First, we can rewrite \( f(x) \):
\[
f(x) = 3x - x^2 = -x^2 + 3x.
\]
Next, we can factor \( f(x) \):
\[
f(x) = - (x^2 - 3x) = - (x(x - 3)).
\]
To find bounds for \( f(x) \), we can analyze the behavior of \( f(x) \) around \( x = 1 \). We can evaluate \( f(x) \) at points close to 1:
1. For \( x = 0.5 \):
\[
f(0.5) = 3(0.5) - (0.5)^2 = 1.5 - 0.25 = 1.25.
\]
2. For \( x = 1.5 \):
\[
f(1.5) = 3(1.5) - (1.5)^2 = 4.5 - 2.25 = 2.25.
\]
From these evaluations, we see that \( f(x) \) is increasing in the interval around \( x = 1 \).

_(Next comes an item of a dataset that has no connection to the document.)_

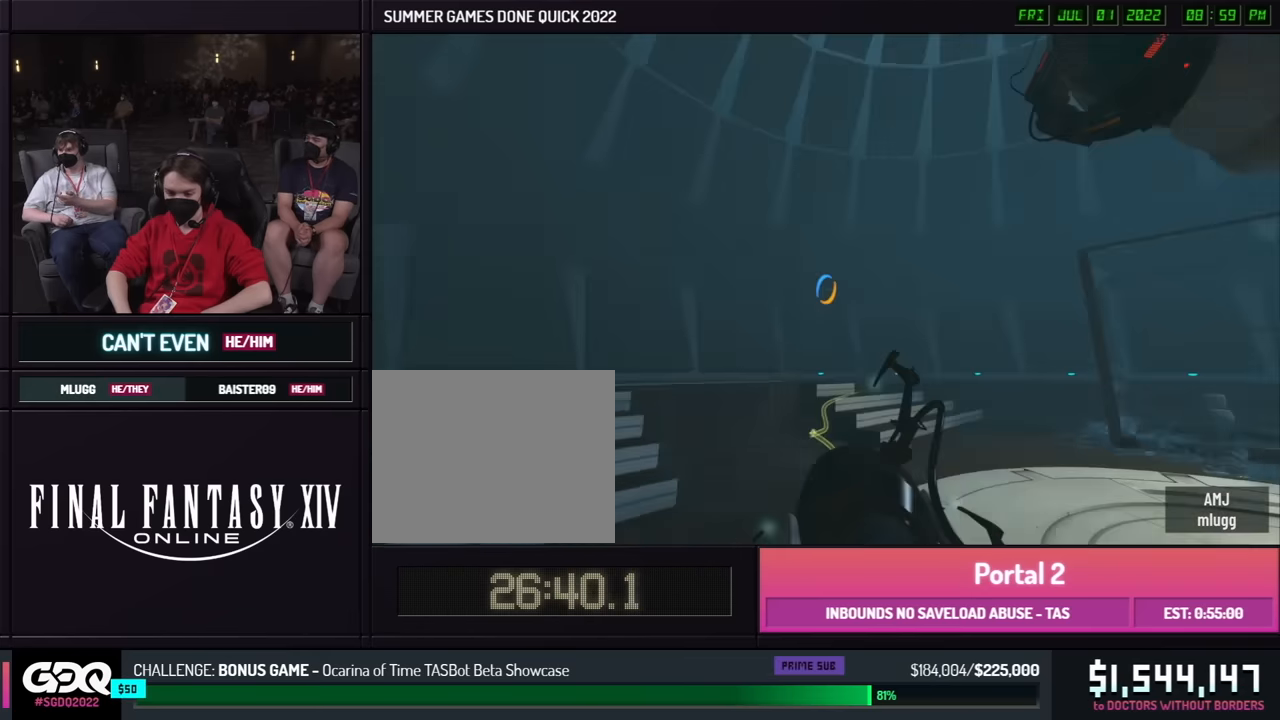
{"buttons": [], "left_stick": "up", "right_stick": "center", "events": [[34, "A", "up"], [34, "left_stick", "up"], [150, "right_stick", "center"]]}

Now, we can establish bounds for \( f(x) \) as \( x \) approaches 1. We can observe that:
\[
f(x) \text{ is continuous at } x = 1.
\]
Thus, we can use the fact that \( f(x) \) is continuous to apply the Squeeze Theorem. Since \( f(1) = 2 \) and \( f(x) \) is continuous, we can conclude:
\[
\lim_{x \to 1} f(x) = f(1) = 2.
\]
Therefore, the limit is:
\[
\boxed{2}.
\]
Quick Answer
The limit \( \lim_{x \to 1} f(x) \) is 2.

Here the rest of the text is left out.